The South African Financial Exchange (SAFE) has joined a growing list of new exchanges angling to destabilise the Johannesburg Stock Exchange’s (JSE) monopoly on South Africa’s equity market.
Its founder, Francois Venter, is a chartered accountant and former Bond Exchange of South Africa executive, who was instrumental in setting up the Seychelles Financial Exchange (Trop-X) in 2013. He has also written rules for stock exchanges in several African countries and says the JSE’s days of being the only securities exchange in the country are numbered.
“If you look at the rest of the world, all the developing markets have more than one exchange,” says Venter. “Russia has got four, China has four, India has 21….”
The SAFE has been working in conjunction with various government agencies to accelerate the growth of small businesses, by allowing companies to make equity funding more accessible. As part of a public-private partnership with the new exchange, companies will be able to raise money that will enable them to create 150 000 jobs in the near term and about 500 000 in ten years’ time, according to Venter.

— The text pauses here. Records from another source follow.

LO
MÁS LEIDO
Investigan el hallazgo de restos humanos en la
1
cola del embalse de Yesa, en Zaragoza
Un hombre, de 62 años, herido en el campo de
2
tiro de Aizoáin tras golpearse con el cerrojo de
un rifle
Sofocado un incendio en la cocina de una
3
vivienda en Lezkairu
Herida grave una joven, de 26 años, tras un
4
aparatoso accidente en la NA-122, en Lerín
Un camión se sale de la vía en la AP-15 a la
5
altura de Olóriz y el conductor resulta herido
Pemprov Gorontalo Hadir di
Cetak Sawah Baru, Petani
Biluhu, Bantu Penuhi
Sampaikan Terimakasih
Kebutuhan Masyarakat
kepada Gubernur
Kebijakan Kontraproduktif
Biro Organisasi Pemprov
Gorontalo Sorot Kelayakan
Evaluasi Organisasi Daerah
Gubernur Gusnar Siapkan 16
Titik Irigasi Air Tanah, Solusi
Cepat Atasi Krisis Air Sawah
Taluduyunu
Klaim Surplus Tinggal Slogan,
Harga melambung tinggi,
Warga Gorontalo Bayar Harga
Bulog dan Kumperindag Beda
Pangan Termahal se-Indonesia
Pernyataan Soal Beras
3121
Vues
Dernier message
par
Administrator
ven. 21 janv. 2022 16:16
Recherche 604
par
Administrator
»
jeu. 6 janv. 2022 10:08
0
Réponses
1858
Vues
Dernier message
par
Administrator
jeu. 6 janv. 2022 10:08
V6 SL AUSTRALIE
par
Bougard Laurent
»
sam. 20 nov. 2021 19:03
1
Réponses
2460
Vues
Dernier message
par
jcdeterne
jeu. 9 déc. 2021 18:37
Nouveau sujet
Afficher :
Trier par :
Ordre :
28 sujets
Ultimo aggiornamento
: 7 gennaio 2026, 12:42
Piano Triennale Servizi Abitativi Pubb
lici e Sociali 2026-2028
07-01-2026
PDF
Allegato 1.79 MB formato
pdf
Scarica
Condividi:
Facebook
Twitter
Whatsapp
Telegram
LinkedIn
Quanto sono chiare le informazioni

“If you look at what the Nasdaq did, they started with seven companies in the seventies and now they have over 13 000 companies in all their boards,” he says. “There are 2 000 to 3 000 small companies out there that want their stocks traded. And there’s a huge void in the market for someone to provide that service for them.”
Unlike some of the other exchanges which have a specific target market, such as 4AX and ZAR X, the SAFE intends to compete directly with the JSE, with plans to have ten boards, including a commodities-, venture capital-, and small-to-medium enterprises (SME) board. It will also cater to companies trading in the over-the-counter market, which is currently not regulated. On the main board, Venter says it will offer cheaper and faster processing.
The exchange will make it easier for companies to list, unlike at the JSE where, according to Venter, the listing requirements are 497 pages long. For venture capitalists, it will be possible to list without having a track record. A five-year forecast of your product or business model will do, while SMEs would only need to provide one year’s financial statements. The commodities board will also make it easier for small mining companies.
Says Venter: “So if you’re a junior miner and you want to start a mine. You don’t have any revenue so you can’t list on the local exchange. …six percent of African mines are listed in Africa; 90% are listed off-shore. That needs to change. What we’ve done is match buyers with sellers, and that’s all an exchange is.”
Having submitted their application in 2012, Venter says he hopes the exchange licence will be issued this year.
“It has been a process. It’s one of the biggest applications that the FSB has ever got. And now we’ve almost finalised the listing requirements and rules. We’re about two to three weeks away from complying with everything that they require. After that, we’ll start the public consultation phase.”